In a statement of administration policy, the Office of Management and Budget said the House bill "would use the tax code to target tax increases on a specific industry in a way that will lead to higher energy costs to U.S. consumers and businesses."

In a better world, the President would say "I am vetoing this bill because politicians are about as likely to make the best energy choices for the nation as Brittany Spears is to make the best lifestyle choices for America."

In a better world, Congress would not be repealing Sec. 199 for the oil industry. They would be repealing it for everybody and lowering rates.

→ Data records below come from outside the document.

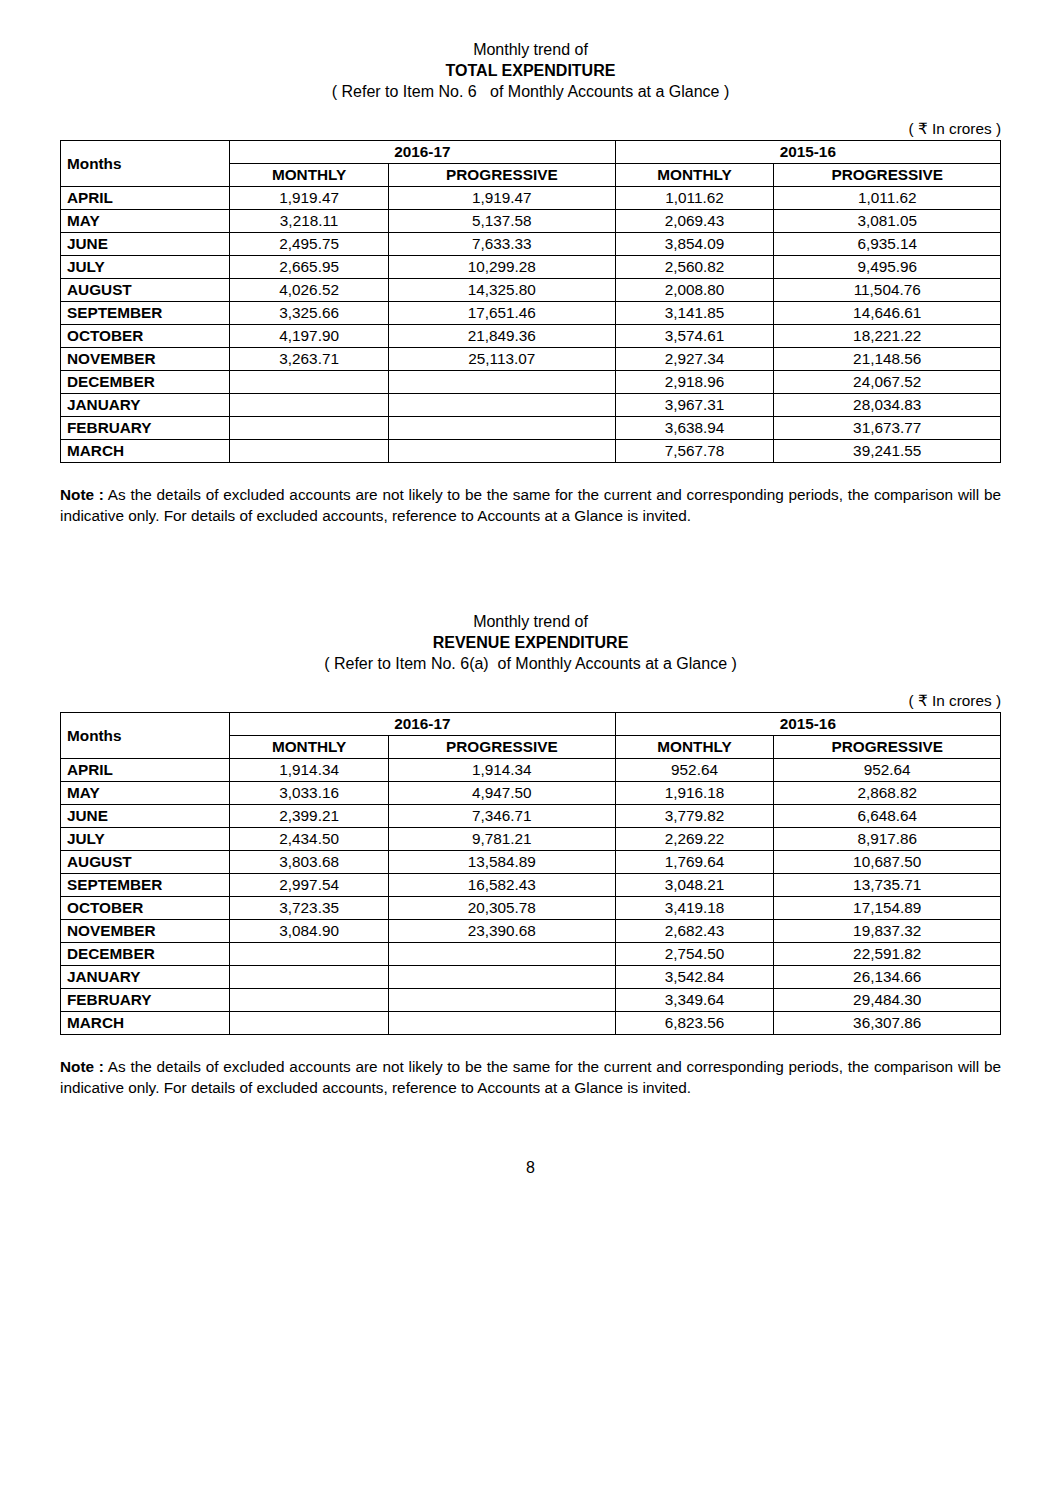Monthly trend of
TOTAL EXPENDITURE
( Refer to Item No. 6 of Monthly Accounts at a Glance )
( ₹ In crores )
| Months | 2016-17 | 2015-16 |
| --- | --- | --- |
| MONTHLY | PROGRESSIVE | MONTHLY | PROGRESSIVE |
| APRIL | 1,919.47 | 1,919.47 | 1,011.62 | 1,011.62 |
| MAY | 3,218.11 | 5,137.58 | 2,069.43 | 3,081.05 |
| JUNE | 2,495.75 | 7,633.33 | 3,854.09 | 6,935.14 |
| JULY | 2,665.95 | 10,299.28 | 2,560.82 | 9,495.96 |
| AUGUST | 4,026.52 | 14,325.80 | 2,008.80 | 11,504.76 |
| SEPTEMBER | 3,325.66 | 17,651.46 | 3,141.85 | 14,646.61 |
| OCTOBER | 4,197.90 | 21,849.36 | 3,574.61 | 18,221.22 |
| NOVEMBER | 3,263.71 | 25,113.07 | 2,927.34 | 21,148.56 |
| DECEMBER | | | 2,918.96 | 24,067.52 |
| JANUARY | | | 3,967.31 | 28,034.83 |
| FEBRUARY | | | 3,638.94 | 31,673.77 |
| MARCH | | | 7,567.78 | 39,241.55 |
Note : As the details of excluded accounts are not likely to be the same for the current and corresponding periods, the comparison will be indicative only. For details of excluded accounts, reference to Accounts at a Glance is invited.
Monthly trend of
REVENUE EXPENDITURE
( Refer to Item No. 6(a) of Monthly Accounts at a Glance )
( ₹ In crores )
| Months | 2016-17 | 2015-16 |
| --- | --- | --- |
| MONTHLY | PROGRESSIVE | MONTHLY | PROGRESSIVE |
| APRIL | 1,914.34 | 1,914.34 | 952.64 | 952.64 |
| MAY | 3,033.16 | 4,947.50 | 1,916.18 | 2,868.82 |
| JUNE | 2,399.21 | 7,346.71 | 3,779.82 | 6,648.64 |
| JULY | 2,434.50 | 9,781.21 | 2,269.22 | 8,917.86 |
| AUGUST | 3,803.68 | 13,584.89 | 1,769.64 | 10,687.50 |
| SEPTEMBER | 2,997.54 | 16,582.43 | 3,048.21 | 13,735.71 |
| OCTOBER | 3,723.35 | 20,305.78 | 3,419.18 | 17,154.89 |
| NOVEMBER | 3,084.90 | 23,390.68 | 2,682.43 | 19,837.32 |
| DECEMBER | | | 2,754.50 | 22,591.82 |
| JANUARY | | | 3,542.84 | 26,134.66 |
| FEBRUARY | | | 3,349.64 | 29,484.30 |
| MARCH | | | 6,823.56 | 36,307.86 |
Note : As the details of excluded accounts are not likely to be the same for the current and corresponding periods, the comparison will be indicative only. For details of excluded accounts, reference to Accounts at a Glance is invited.
8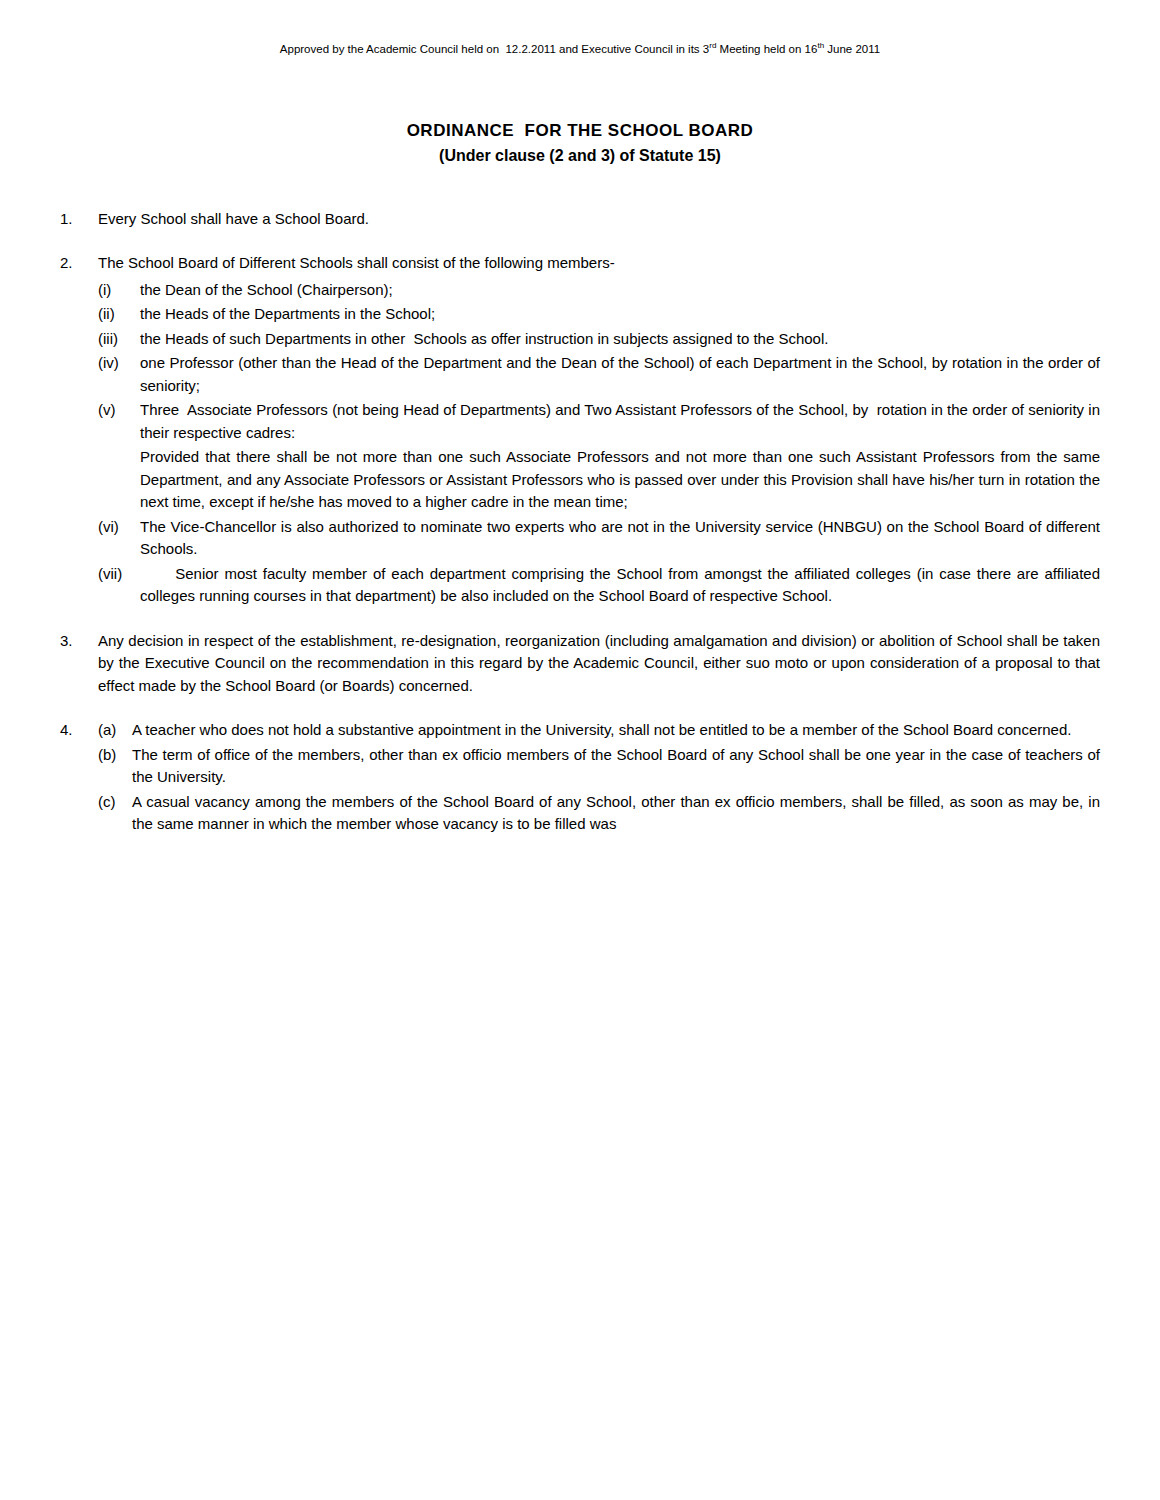Approved by the Academic Council held on 12.2.2011 and Executive Council in its 3rd Meeting held on 16th June 2011
ORDINANCE FOR THE SCHOOL BOARD
(Under clause (2 and 3) of Statute 15)
1. Every School shall have a School Board.
2. The School Board of Different Schools shall consist of the following members-
(i) the Dean of the School (Chairperson);
(ii) the Heads of the Departments in the School;
(iii) the Heads of such Departments in other Schools as offer instruction in subjects assigned to the School.
(iv) one Professor (other than the Head of the Department and the Dean of the School) of each Department in the School, by rotation in the order of seniority;
(v) Three Associate Professors (not being Head of Departments) and Two Assistant Professors of the School, by rotation in the order of seniority in their respective cadres: Provided that there shall be not more than one such Associate Professors and not more than one such Assistant Professors from the same Department, and any Associate Professors or Assistant Professors who is passed over under this Provision shall have his/her turn in rotation the next time, except if he/she has moved to a higher cadre in the mean time;
(vi) The Vice-Chancellor is also authorized to nominate two experts who are not in the University service (HNBGU) on the School Board of different Schools.
(vii) Senior most faculty member of each department comprising the School from amongst the affiliated colleges (in case there are affiliated colleges running courses in that department) be also included on the School Board of respective School.
3. Any decision in respect of the establishment, re-designation, reorganization (including amalgamation and division) or abolition of School shall be taken by the Executive Council on the recommendation in this regard by the Academic Council, either suo moto or upon consideration of a proposal to that effect made by the School Board (or Boards) concerned.
4.
(a) A teacher who does not hold a substantive appointment in the University, shall not be entitled to be a member of the School Board concerned.
(b) The term of office of the members, other than ex officio members of the School Board of any School shall be one year in the case of teachers of the University.
(c) A casual vacancy among the members of the School Board of any School, other than ex officio members, shall be filled, as soon as may be, in the same manner in which the member whose vacancy is to be filled was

The sponsor would say "It was a foolish mistake for us to pass Section 199, which gives special treatment to manufacturing, construction, and architects, and farmers, in the first place. A modern economy uses all of these in ways too complex for politicians to begin to grasp, let alone manipulate with the ham-fisted tools of the tax law."

Instead, Congress is trying to repeal Section 199 only for the oil industry while passing a passel of subsidies for their well-lobbied friends in agribusiness. Sure, Section 199 is foolish, but taking it from the oil industry in the name of energy security is, well, irrational. And the President opposes only one of the foolish parts of the plan.


THE AUDACITY OF FAVORS

If you have great hope for better tax policy from the next president, well, there's always 2012:

Sen. Barack Obama's presidential campaign has accepted $54,350 from members of a law firm that in 2006 lobbied him to introduce a tax provision for a Japanese drug company with operations in Illinois, according to public records and interviews. The government estimates the provision, which became law in December 2006, will cost the treasury $800,000.

Of course, it's not just Obama:

In 2002, Sen. Hillary Rodham Clinton introduced legislation at the request of Rienzi & Sons, a Queens, N.Y., food importer, according to company president Michael Rienzi. The provision, which became law in December 2004, required the government to refund tens of thousands of dollars in duty charged on imported tomato products, Rienzi told USA TODAY.

The story doesn't mention Senator McCain, but he's a Senator like the others, so we'll probably see more about him too.

The only real policy solution to this stuff is low rates and few exemptions. As rates come down, the incentive to lobby for exemptions goes down, and with fewer exemptions, you can lower the rates. It would also help if people realize that a tax break that goes for a narrow interest is a tax increase for everyone else. The grim reality of our present, and likely future, tax policy makes me contemplate a three-martini breakfast.